Police are on the hunt for two men caught on CCTV throwing what appeared to be two petrol bombs at the Kowloon home of media tycoon Jimmy Lai in the early hours of Thursday morning.

According to HK01, a security guard at Lai’s mansion on Kadoorie Avenue, Ho Man Tin, called officers at 1am after seeing two men throw throw bombs at Lai’s house before fleeing on a motorbike.

Video uploaded by Apple Daily, the best-known outlet owned by Lai, shows two masked in black shirts park a motorbike up the street, then walk towards Lai’s home with a plastic bag. On arriving in front of the home, they appear to set the contents of the bag on fire and chuck it at Lai’s front gate before running off.

https://www.youtube.com/watch?v=1J6qqQaAc4s

Firefighters out out the blaze shortly afterwards. No one was hurt, and no arrests have been made so far.

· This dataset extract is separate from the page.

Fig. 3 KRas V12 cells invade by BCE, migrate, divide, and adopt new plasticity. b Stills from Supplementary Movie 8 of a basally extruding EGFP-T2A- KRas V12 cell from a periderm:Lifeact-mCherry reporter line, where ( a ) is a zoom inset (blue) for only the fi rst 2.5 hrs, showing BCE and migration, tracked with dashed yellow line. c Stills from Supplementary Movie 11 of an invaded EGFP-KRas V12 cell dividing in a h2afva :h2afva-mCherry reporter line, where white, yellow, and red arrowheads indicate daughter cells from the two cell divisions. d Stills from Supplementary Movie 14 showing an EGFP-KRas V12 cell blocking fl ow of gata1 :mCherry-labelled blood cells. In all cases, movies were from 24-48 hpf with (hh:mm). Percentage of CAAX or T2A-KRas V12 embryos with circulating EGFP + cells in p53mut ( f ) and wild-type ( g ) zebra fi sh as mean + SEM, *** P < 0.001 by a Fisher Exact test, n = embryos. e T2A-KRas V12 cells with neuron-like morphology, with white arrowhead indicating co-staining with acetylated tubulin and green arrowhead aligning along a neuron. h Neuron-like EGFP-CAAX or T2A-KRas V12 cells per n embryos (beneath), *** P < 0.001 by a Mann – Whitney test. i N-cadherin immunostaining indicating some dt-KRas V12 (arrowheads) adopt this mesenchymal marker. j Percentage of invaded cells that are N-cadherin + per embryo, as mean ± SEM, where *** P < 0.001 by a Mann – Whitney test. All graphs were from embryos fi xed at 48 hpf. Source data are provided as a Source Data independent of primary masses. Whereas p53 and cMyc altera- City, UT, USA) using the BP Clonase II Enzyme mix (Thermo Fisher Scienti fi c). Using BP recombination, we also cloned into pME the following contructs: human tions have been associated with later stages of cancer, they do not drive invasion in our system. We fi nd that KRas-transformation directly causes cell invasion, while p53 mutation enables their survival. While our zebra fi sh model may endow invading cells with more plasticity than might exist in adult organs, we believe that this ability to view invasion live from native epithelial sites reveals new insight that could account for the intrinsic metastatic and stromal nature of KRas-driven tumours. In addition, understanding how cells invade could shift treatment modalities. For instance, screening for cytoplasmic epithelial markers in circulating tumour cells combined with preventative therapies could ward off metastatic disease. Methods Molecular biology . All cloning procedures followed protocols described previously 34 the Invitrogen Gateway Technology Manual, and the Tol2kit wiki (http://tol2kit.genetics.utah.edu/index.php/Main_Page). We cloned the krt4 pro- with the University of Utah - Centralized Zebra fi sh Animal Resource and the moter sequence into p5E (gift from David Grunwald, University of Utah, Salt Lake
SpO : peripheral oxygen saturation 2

Lai is the founder of media company Next Digital, which publishes the outspoken pro-democracy tabloid Apple Daily in both Hong Kong and Taiwan, along with a handful of other titles, including Next Magazine. Lai is known to donate very generously to pro-democracy parties and campaigns, and has been an outspoken supporter of Hong Kong’s long-running pro-democracy protest movement.

This is not the first time he and his newspaper have been targeted. In 2015, molotov cocktails were thrown at Lai’s gate and Apple Daily‘s office in Tseung Kwan O. Two vans that were spotted at the time of the incident were later found set alight in Shek Kip Mei and Cheung Sha Wan.

In another, slightly more bizarre, incident in 2014, a man hurled animal entrails at Lai while he was visiting the Umbrella Movement occupation site in Admiralty.

Also around the time of the Umbrella Movement, someone paid a newspaper to run a full-page ad carrying a fake obituary of Lai saying he died from “AIDS and multiple cancers,” and knife-wielding masked men poured soy sauce over copies of Apple Daily at the paper’s distribution centers.